Investigation of flame propagation in autoignitive blends of n-heptane and methane fuel

Abstract

The effects of pre-ignition chemistry on laminar flame speed in methane/n-heptane fuel blends are investigated numerically, leading to flame speed modelling accounting for these effects. The laminar flame speeds of fuel blends are important input parameters for turbulent combustion models needed to support design of dual-fuel engines. At the autoignitive conditions found in engines, pre-ignition reactions cause the speed of the reaction front to increase. Fuels that exhibit two-stage ignition behaviour, such as n-heptane, also exhibit a two-stage increase in the speed of the reaction front as the reactant residence time increases.

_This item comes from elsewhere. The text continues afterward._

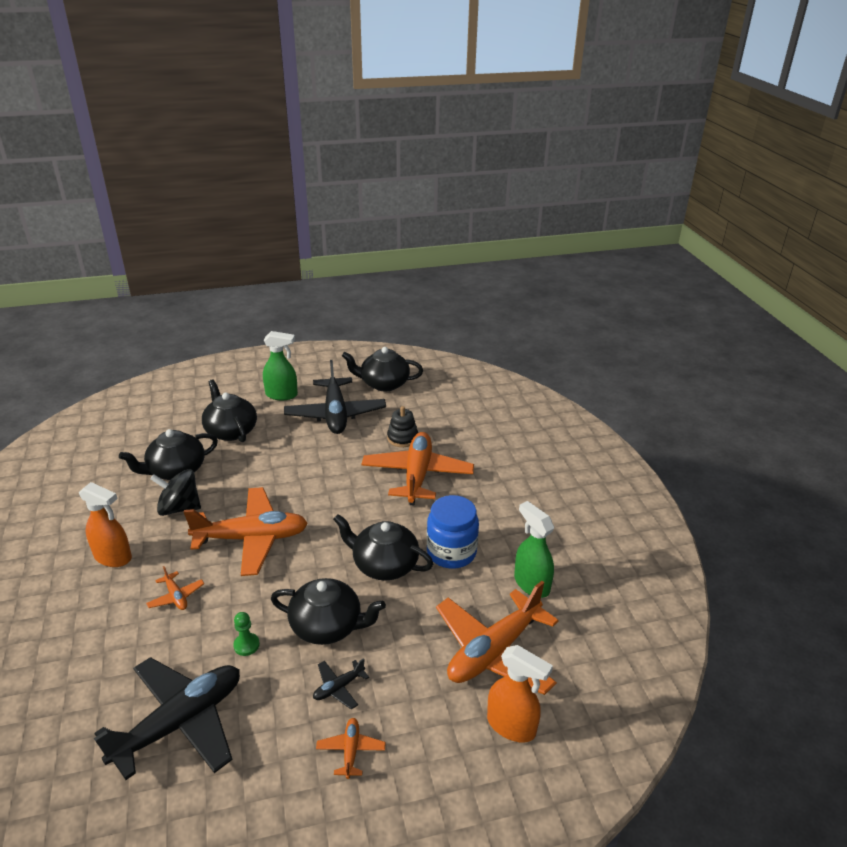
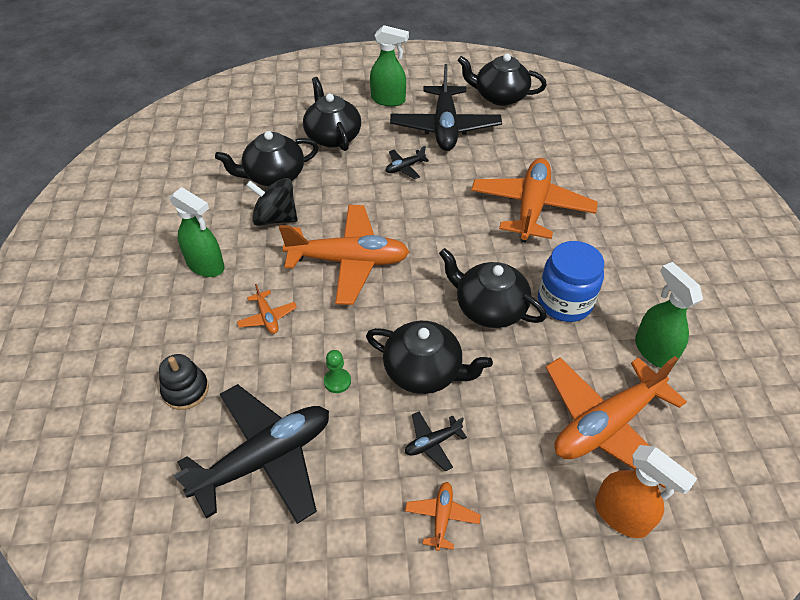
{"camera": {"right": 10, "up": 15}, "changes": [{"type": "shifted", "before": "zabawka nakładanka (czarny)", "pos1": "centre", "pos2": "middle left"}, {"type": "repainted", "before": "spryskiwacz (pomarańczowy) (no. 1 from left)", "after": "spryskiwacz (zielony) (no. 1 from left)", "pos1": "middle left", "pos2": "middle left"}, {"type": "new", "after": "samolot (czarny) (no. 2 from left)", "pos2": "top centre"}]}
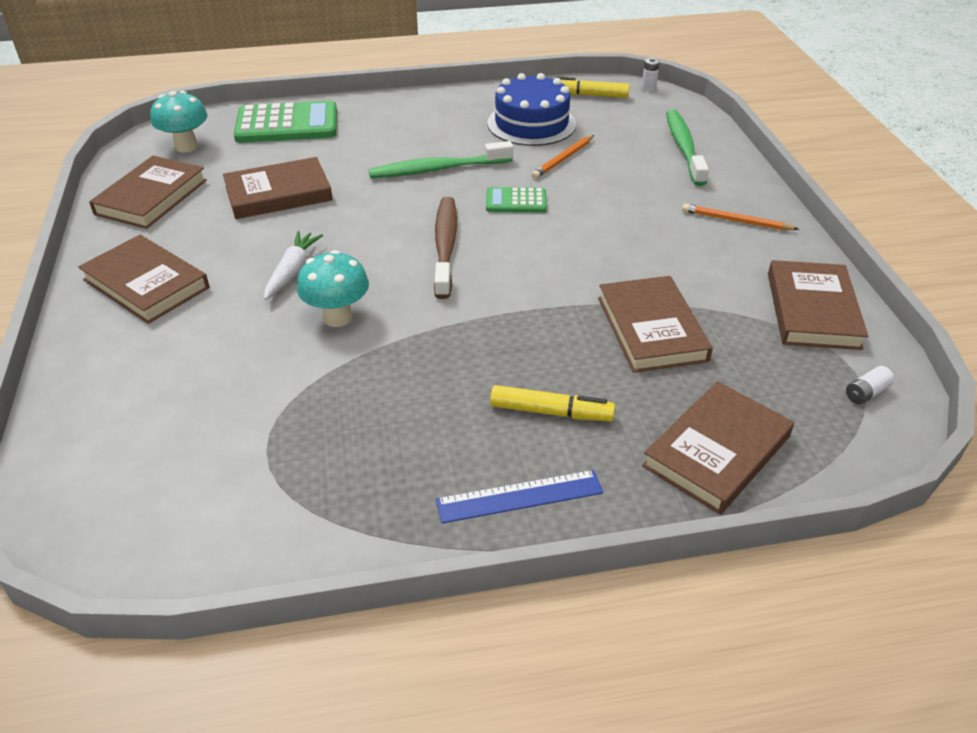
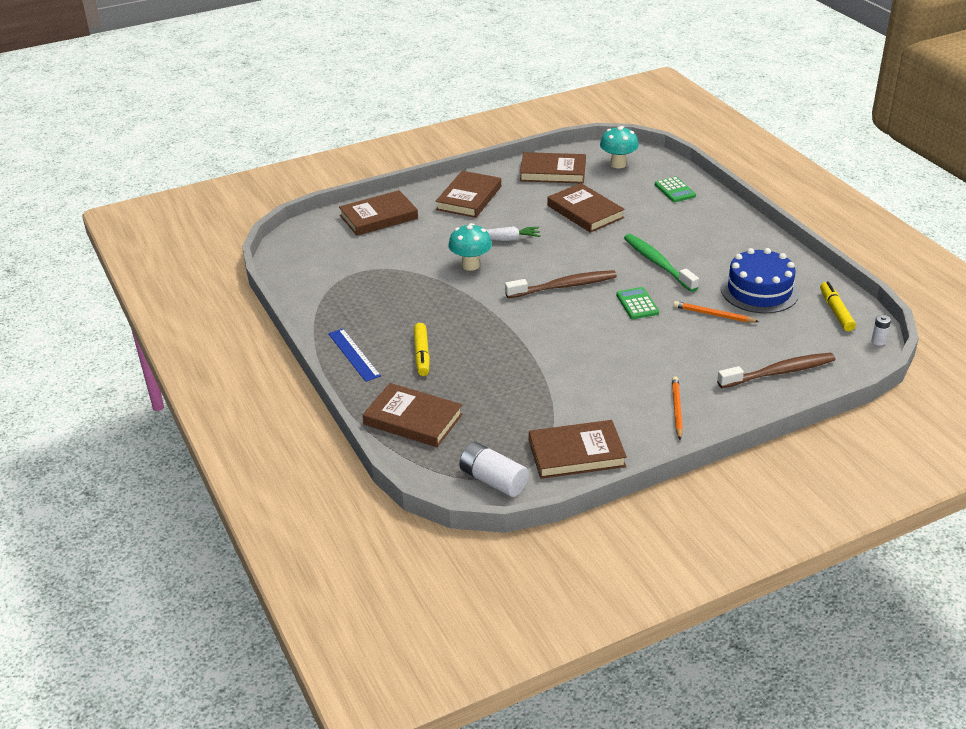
{"camera": {"right": 75, "up": -5}, "changes": [{"type": "scaled", "before": "kalkulator (zielony) (no. 1 from left in the first image)", "pos1": "top left", "pos2": "top right", "scale": 0.54}, {"type": "repainted", "before": "szczoteczka do zębów (zielony) (no. 2 from left)", "after": "szczoteczka do zębów (brązowy) (no. 2 from left)", "pos1": "top right", "pos2": "middle right"}, {"type": "shifted", "before": "książka (brązowy) (no. 4 from left in the first image)", "after": "książka (brązowy) (no. 1 from left)", "pos1": "middle right", "pos2": "top centre"}, {"type": "scaled", "before": "bateria (biały) (no. 2 from left in the first image)", "pos1": "middle right", "pos2": "centre", "scale": 2.0}]}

There is a corresponding reduction in the flame thickness until the residence time approaches the ignition delay time, whereupon the deflagrative scaling of flame thickness breaks down. The analysis shows that the increase in flame speed is due to distinct contributions of heat release, reactant consumption, and enhanced reactivity ahead of the flame. Addition of methane to n-heptane–air mixtures retards and reduces the first-stage increase in flame speed, in part due to dilution of the more-reactive n-heptane fuel, and in part due to consumption of radical species by the methane chemistry. The effect of methane/n-heptane fuel blending on flame speed is described adequately by a linear mixing rule. The effect of pre-ignition chemistry can then be modelled as a linear function of the progress variable ahead of the flame – accounting for heat release, reactant consumption, and enhanced reactivity ahead of the flame. The flame speed model accurately describes the variation of flame speed across the full range of methane/n-heptane blends at engine-relevant conditions, up to the deflagration/ignition transition.